At Christmas this year I decided to entertain the local Association of Christian Writers group at their Christmassy mince pie do with a piece on the Three Wise Men. Hence, I did some research on the origins of the three wise men coming from Persia and found they were priests and astronomers.
I started to look into what the Star of Bethlehem could have been? A recent BBC 2 programme “Chris and Michaela: Under the Christmas Sky” shown on Boxing Day 2022 suggested that the Star of Bethlehem was actually a conjunction of the planets. There was a conjunction of the planets Jupiter and Saturn three times in 7 BC. Mars joined Jupiter and Saturn in 6 BC. This is a very rare occurrence. It was recorded on a Babylonian clay tablet, the star almanac of Sippar dated to 7 BC. But this, although an unusual happening that could be taken as a sign, would look like points of light in close proximity, not something moving across the sky as the star was supposed to have done.

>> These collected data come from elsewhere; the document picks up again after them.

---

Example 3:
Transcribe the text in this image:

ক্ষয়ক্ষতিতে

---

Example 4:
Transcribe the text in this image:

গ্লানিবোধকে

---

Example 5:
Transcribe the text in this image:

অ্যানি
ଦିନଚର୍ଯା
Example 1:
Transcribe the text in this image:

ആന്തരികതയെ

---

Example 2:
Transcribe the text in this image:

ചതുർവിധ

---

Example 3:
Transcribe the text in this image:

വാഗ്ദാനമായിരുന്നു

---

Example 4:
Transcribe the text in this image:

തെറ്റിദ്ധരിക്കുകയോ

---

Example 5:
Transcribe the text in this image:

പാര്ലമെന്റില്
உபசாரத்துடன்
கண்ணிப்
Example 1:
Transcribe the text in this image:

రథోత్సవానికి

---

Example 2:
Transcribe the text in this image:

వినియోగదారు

I then remembered Halley’s Comet, a well-known sign and quickly found that it has been proposed that Halley’s Comet was the Star of Bethlehem. But Halley’s Comet appeared in 12 BC – a bit too early to correspond to the birth of Christ, even if Jesus was born before 1 AD. And then I found Colin Humphrey’s article ‘The Star of Bethlehem’ published in Science and Christian Belief Vol. 5 in 1995. Colin Humphreys proposes that the phenomenon named the ‘Star of Bethlehem’ was indeed a comet.

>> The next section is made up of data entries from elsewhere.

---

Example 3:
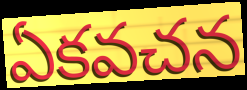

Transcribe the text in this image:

ఏకవచన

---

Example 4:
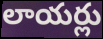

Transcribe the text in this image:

లాయర్లు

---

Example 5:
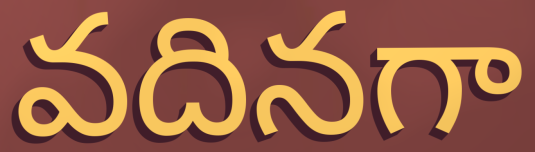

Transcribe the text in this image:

వదినగా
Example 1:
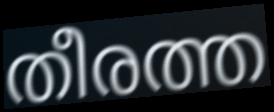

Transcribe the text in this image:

തീരത്ത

I got my light-hearted speech done in time for Christmas, and then continued to write an article on this theme after Christmas comforted by the thought that the Three Wise Men only arrived in Bethlehem after Jesus was born, and we celebrate the ‘Three Kings’ at Epiphany on the 6th January. The three kings have been journeying around our church all through Advent, getting ever closer, arriving at the stable at midnight of the 24th December. They’ll be gone by next Sunday, but not before I finish writing this article.